The report also highlighted an “explosion” of online sexual abuse in India and the dangers of children downloading games and songs that may contain spyware software that can access private images.
The study – facilitated by TrustLaw, the Thomson Reuters Foundation’s legal pro bono network – scrutinised legislation in the United States, Britain, India Kenya and Nigeria.
It found gaps in-laws around online grooming, live-streaming of sexual abuse, online sexual coercion and extortion, online sex-trafficking, and image-based sexual abuse.
A major obstacle to investigating cases is the fact that there may be multiple offenders, victims and platforms, all based in different countries with different laws.
Equality Now called for the creation of a global internationally binding agreement to address such crimes, and for standard definitions and laws to be adopted.
Co-author Tsitsi Matekaire warned that patchwork efforts by individual countries to update their laws in isolation would be ineffective in tackling the scourge.
“The internet is borderless,” she said. “Global challenges cannot be solved in national silos.”

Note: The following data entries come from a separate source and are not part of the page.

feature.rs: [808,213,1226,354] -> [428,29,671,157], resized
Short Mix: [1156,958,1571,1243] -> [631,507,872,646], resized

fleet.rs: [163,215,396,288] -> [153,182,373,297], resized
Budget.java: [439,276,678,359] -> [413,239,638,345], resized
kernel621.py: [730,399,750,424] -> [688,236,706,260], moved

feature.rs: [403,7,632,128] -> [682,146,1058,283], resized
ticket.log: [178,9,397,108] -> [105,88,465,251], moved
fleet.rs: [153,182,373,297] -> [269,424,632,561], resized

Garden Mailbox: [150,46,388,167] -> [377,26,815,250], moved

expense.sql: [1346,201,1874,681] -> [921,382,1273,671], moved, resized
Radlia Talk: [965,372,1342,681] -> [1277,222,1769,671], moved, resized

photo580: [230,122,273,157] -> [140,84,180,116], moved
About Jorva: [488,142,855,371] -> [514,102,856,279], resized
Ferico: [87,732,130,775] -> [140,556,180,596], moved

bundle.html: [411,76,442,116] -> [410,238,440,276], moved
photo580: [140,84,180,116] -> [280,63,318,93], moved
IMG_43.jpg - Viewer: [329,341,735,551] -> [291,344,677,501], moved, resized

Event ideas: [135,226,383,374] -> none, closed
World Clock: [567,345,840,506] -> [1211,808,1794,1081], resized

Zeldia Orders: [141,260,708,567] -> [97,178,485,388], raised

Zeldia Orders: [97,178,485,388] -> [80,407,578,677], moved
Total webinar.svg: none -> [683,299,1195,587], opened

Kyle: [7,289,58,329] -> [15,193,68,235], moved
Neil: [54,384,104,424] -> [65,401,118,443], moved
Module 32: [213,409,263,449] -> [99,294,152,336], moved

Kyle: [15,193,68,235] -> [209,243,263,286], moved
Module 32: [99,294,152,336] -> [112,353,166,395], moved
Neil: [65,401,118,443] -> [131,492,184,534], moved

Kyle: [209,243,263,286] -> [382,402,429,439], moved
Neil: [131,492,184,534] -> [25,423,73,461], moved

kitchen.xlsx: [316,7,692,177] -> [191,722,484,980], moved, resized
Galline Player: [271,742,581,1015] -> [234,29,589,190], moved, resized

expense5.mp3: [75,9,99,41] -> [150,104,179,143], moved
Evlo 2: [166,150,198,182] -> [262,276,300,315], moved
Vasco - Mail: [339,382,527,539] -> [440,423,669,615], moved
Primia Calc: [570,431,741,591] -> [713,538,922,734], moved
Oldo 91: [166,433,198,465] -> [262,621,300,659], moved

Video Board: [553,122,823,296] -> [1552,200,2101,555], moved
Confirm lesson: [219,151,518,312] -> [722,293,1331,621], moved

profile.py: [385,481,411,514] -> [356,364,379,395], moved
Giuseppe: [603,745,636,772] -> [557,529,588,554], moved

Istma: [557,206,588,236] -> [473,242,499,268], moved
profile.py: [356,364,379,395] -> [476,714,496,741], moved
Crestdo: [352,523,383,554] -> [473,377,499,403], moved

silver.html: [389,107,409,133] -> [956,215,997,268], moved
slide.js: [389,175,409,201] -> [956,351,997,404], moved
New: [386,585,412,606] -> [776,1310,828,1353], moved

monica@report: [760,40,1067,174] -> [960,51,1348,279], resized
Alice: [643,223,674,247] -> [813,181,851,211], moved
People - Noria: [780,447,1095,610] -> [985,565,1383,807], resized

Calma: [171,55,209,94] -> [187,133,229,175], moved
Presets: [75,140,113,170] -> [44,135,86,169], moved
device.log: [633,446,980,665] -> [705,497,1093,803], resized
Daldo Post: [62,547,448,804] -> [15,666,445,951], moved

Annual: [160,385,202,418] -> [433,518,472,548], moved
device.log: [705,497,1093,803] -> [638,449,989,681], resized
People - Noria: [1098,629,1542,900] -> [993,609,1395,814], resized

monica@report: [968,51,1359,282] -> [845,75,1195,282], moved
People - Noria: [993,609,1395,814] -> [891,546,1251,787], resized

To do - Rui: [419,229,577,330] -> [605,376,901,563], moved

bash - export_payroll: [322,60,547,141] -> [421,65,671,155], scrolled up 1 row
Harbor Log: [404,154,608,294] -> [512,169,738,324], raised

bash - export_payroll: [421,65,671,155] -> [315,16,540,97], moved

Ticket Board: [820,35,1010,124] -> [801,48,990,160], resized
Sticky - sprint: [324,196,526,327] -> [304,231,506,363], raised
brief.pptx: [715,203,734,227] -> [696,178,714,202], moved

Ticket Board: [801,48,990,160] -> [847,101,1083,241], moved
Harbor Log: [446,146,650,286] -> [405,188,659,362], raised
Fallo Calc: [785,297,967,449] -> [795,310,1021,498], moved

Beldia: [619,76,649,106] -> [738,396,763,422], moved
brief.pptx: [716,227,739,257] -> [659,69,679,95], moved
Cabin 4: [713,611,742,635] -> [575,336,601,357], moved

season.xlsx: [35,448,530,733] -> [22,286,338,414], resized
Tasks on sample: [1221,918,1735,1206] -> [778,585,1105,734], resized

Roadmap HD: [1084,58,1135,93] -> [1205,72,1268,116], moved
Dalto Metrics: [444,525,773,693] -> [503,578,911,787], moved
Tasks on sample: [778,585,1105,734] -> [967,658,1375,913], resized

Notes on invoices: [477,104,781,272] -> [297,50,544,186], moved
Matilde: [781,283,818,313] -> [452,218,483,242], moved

Equality Now said the full scale of the problem was unclear because many cases go unreported due to victims blaming themselves, or being shamed by others.
Cooper, now 24, said she had not gone to the police after she escaped because she doubted she would get justice and was worried her captors might retaliate.
But she said she had decided to go public because she did not want what happened to her to happen to anyone else.
“We need to break the stigma around this,” Cooper said in a phone interview, calling for internet safety to be embedded into school curriculums in every country, and better training for law enforcement agencies.
“Unfortunately, as technology advances, predators are going to find it easier to prey on increasingly young children.”
CONCERN OVER AFRICA
Steve Grocki, an expert on child exploitation at the U.S. Department of Justice, said technological developments, the move towards encryption, widespread use of the dark web, and even the growth in videoconferencing platform Zoom, were hindering investigations.
The dark web is a part of the internet that lies beyond the reach of search engines.
Tech and crime experts said the picture was particularly worrying in Africa, where many more young people were going online, families did not know about online safety, and police had little to no training in how to investigate digital crimes.
One Nigerian teenager told how she was laughed out of the police station after she reported that a man had shared intimate photos of her online.
Grocki said the U.S. government was sharing its expertise with African countries.
“We are seeing many of the same things we come across in Western countries but it’s emerging at a much more accelerated speed in Africa,” he added.
Mohamed Daghar, an expert on trafficking and organised crime in Kenya, said traffickers had exploited the COVID-19 pandemic to prey on children during school closures as they spent more time at home online, often unsupervised.
“The use of technology such as webcams has made it easier to target children,” Daghar said, adding that predators might start by asking a child to send a video of themselves dancing before telling them to remove their clothes.
Schools had focused on setting up online learning during the pandemic without educating children and parents about internet safety, he said.